OM Focus: Dom Coulson (C1 2013-18)
Just three years ago, Dom Coulson (C1 2013-18) was touring Japan with the Marlborough College development squad. This summer he made his senior debut for Kenya after an impressive rise.
Following a whirlwind summer for the 19-year old, he spoke to marlburianclub.org about the influence Marlborough had on his rugby career and what the future holds.
You’ve recently been involved with Kenya at U20 and senior level, how did the opportunity come about?
Paul Odera, the U20s coach, used to coach and referee many games at prep school level in Kenya. He also keeps an eye on the progress of Kenyan players playing elsewhere, and asked about my availability in 2018. However, due to my academic commitments a Marlborough I couldn’t attend the training camps. I began a gap year last summer and was able to commit to the Kenyan U20 squad from March. We competed in the Barthes Cup (Africa’s qualifying tournament for the Junior World Trophy) and qualified for the first time ever, becoming the first Kenyan side at any level to beat Namibia along the way.
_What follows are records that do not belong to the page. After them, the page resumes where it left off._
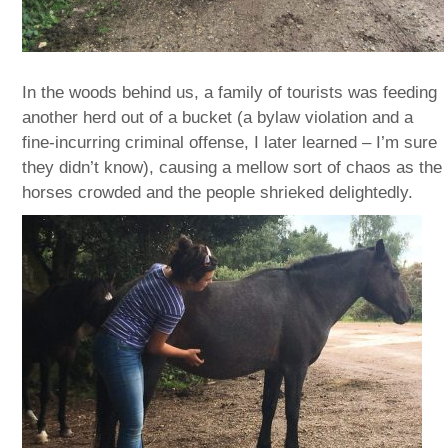
In the woods behind us, a family of tourists was feeding
another herd out of a bucket (a bylaw violation and a
fine-incurring criminal offense, I later learned – I’m sure
they didn’t know), causing a mellow sort of chaos as the
horses crowded and the people shrieked delightedly.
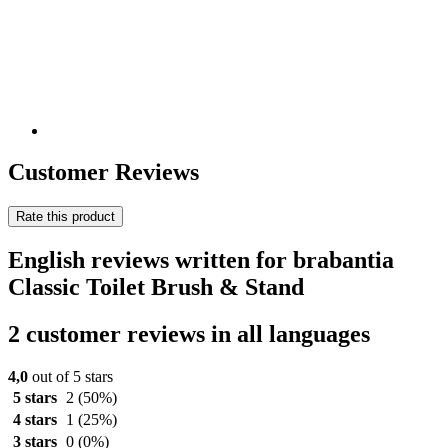
Customer Reviews
Rate this product
English reviews written for brabantia
Classic Toilet Brush & Stand
2 customer reviews in all languages
4,0
out of 5 stars
5 stars
2
(50%)
4 stars
1
(25%)
3 stars
0
(0%)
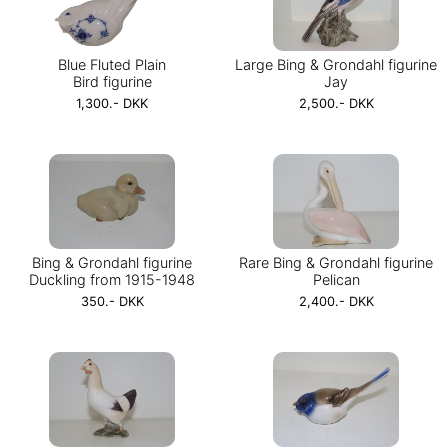
Blue Fluted Plain
Large Bing & Grondahl figurine
Bird figurine
Jay
1,300.- DKK
2,500.- DKK
Bing & Grondahl figurine
Rare Bing & Grondahl figurine
Duckling from 1915-1948
Pelican
350.- DKK
2,400.- DKK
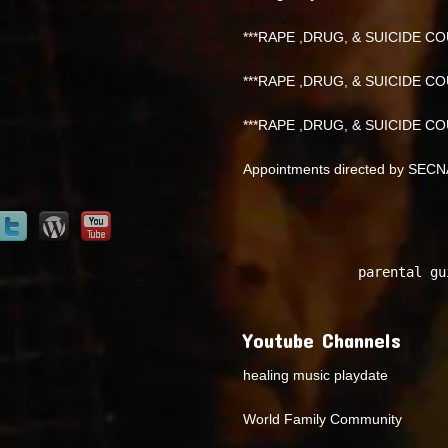
***RAPE ,DRUG, & SUICIDE COU
***RAPE ,DRUG, & SUICIDE COU
***RAPE ,DRUG, & SUICIDE COU
Appointments directed by SEC
parental gu
Youtube Channels
healing music playdate
World Family Community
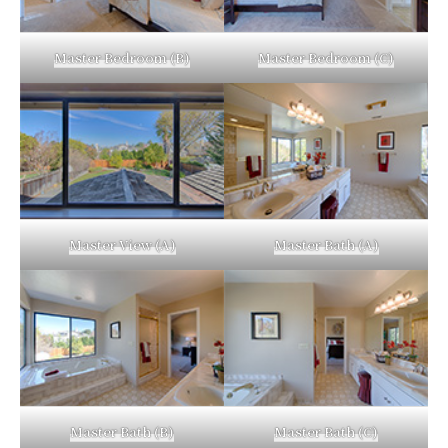
Master Bedroom (B)
Master Bedroom (C)
Master View (A)
Master Bath (A)
Master Bath (B)
Master Bath (C)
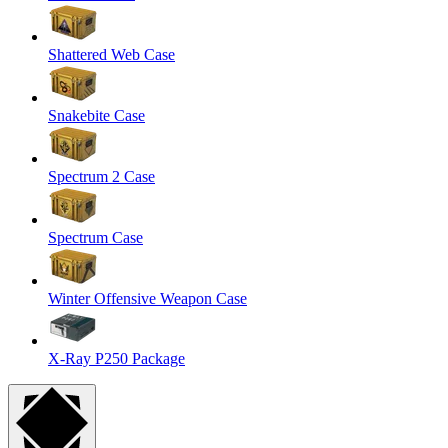
Shattered Web Case
Snakebite Case
Spectrum 2 Case
Spectrum Case
Winter Offensive Weapon Case
X-Ray P250 Package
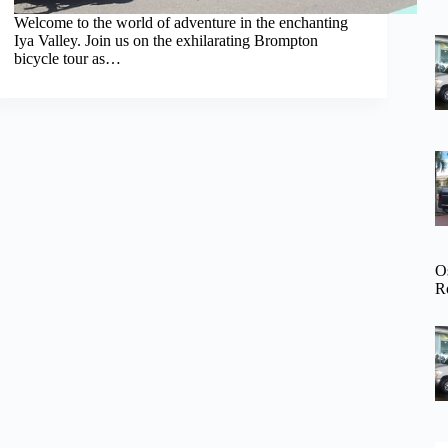
Welcome to the world of adventure in the enchanting
Iya Valley. Join us on the exhilarating Brompton
bicycle tour as…
O
R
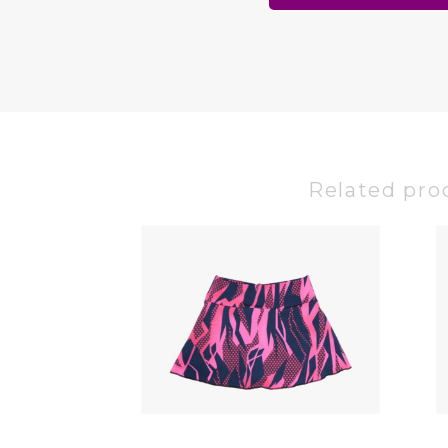
Related pro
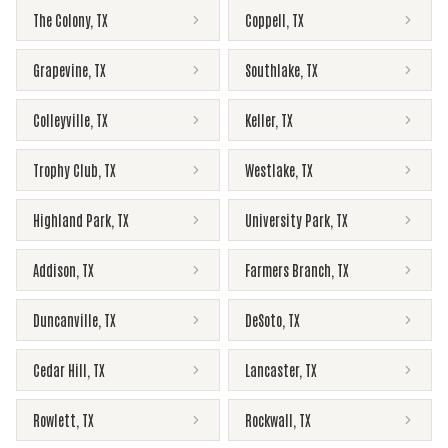
The Colony
,
TX
Coppell
,
TX
Grapevine
,
TX
Southlake
,
TX
Colleyville
,
TX
Keller
,
TX
Trophy Club
,
TX
Westlake
,
TX
Highland Park
,
TX
University Park
,
TX
Addison
,
TX
Farmers Branch
,
TX
Duncanville
,
TX
DeSoto
,
TX
Cedar Hill
,
TX
Lancaster
,
TX
Rowlett
,
TX
Rockwall
,
TX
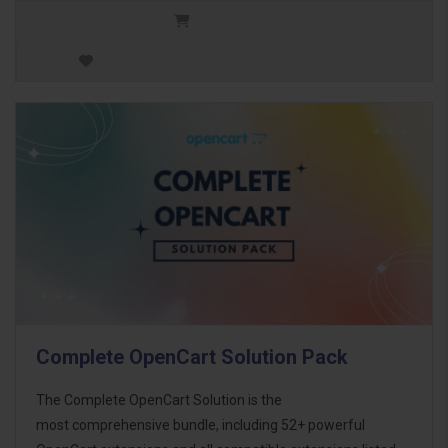
Complete OpenCart Solution Pack
The Complete OpenCart Solution is the
most comprehensive bundle, including 52+ powerful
From here I got a chance to join the senior squad – the Kenya Simbas. Paul Odera had taken over as coach for the senior side and saw the opportunity in the Elgon Cup, which takes place over two legs between the Kenya Simbas and Uganda, to call up four of his U20s for the home leg. Three of us were named in the starting line-up; made especially memorable as I played alongside my brother, Cameron. We lost 16-13 – but it was a fantastic experience.
Which moment stands out as the most surprising for you?
Definitely being told about a possible call up to the senior Kenya side. I was told quite casually by the coach “I’ll need you around for a week at the end of June as I want you to play for the Simbas. Oh, and try and put a few kilos on by then!”
Another surprise was playing in Brazil at the Junior World Trophy. The stadium we played in had a moat and spiked fencing around it to stop Brazilian fans from invading the pitch. Thankfully we didn’t experience any of this from their rugby fans.
What would you highlight as your most memorable rugby experiences with Kenya so far on and off the field?
Playing against Japan in the third pool game at the Junior World Rugby Trophy. Japan were the favourites and eventual winners. We played out of our skins and were 31-29 down with 15 minutes to go, before Japan ran out 48-36 winners. We had dreamt about doing the impossible, beating Japan, and it so nearly became a reality.
Whilst in Rio we visited Christ the Redeemer on a team day out. It was incredible to share the trip with a group of teammates and also friends, some of whom had never left Kenya before. Being able to experience this trip and even the whole tour with them was humbling.
How much of an impact did Marlborough have on your rugby and what are your fondest memories?
Marlborough had a significant impact on my rugby. I was fortunate enough to have some very good coaches throughout my five years there, especially at Colts level with Mr Clayton and then at XV level with Budge Pountney and Terry Gilmour – both of whom helped me seriously enjoy my rugby and have fun whilst also playing at a good level.
One of my fondest memories came in Colts, we had had a pretty good season only losing one or two games this culminated in a 38-17 or so win against Wellington on Hamersley. Another great memory came in my last year where we narrowly beat Abingdon to end a tough run for the XV.
So after a busy summer, what are your plans now?
After three weeks in Brazil I spent some time at home in Kenya to recover. I am now back in England having recently started at the University of Exeter – although could link up with the Kenya Simbas again soon for a training camp.
I would also like to take this opportunity to congratulate the Marlborough XV on their achievements last season. Reaching the semi-final of the Schools Cup at Allianz Park was a fantastic for all involved.